● **Problem to work on**: Exactly transcribe the line that holds "X24873949Y15240000D02*" and every remaining line of the records, up to and including the final one, with nothing else.

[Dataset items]
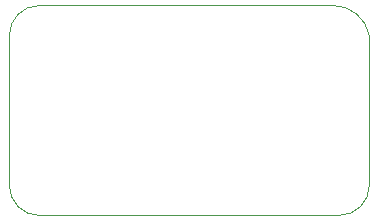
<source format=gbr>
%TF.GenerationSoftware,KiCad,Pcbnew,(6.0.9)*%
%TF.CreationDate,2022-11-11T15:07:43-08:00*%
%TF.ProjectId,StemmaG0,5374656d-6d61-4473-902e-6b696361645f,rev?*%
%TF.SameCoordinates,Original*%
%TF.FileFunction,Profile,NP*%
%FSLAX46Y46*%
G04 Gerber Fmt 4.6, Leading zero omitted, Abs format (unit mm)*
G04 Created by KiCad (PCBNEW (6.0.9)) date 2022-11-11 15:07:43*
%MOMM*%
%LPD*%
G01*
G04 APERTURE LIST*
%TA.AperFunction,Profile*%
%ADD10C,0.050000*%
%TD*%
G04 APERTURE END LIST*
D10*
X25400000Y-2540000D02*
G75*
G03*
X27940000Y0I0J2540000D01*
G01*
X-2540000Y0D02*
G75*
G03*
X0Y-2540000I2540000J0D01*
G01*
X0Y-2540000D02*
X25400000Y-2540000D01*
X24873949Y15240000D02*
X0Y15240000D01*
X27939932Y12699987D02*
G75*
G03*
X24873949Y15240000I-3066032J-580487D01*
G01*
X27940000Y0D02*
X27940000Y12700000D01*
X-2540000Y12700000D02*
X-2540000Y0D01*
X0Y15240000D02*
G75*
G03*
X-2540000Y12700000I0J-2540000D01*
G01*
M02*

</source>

● **Result for this task**:
X24873949Y15240000D02*
X0Y15240000D01*
X27939932Y12699987D02*
G75*
G03*
X24873949Y15240000I-3066032J-580487D01*
G01*
X27940000Y0D02*
X27940000Y12700000D01*
X-2540000Y12700000D02*
X-2540000Y0D01*
X0Y15240000D02*
G75*
G03*
X-2540000Y12700000I0J-2540000D01*
G01*
M02*

</source>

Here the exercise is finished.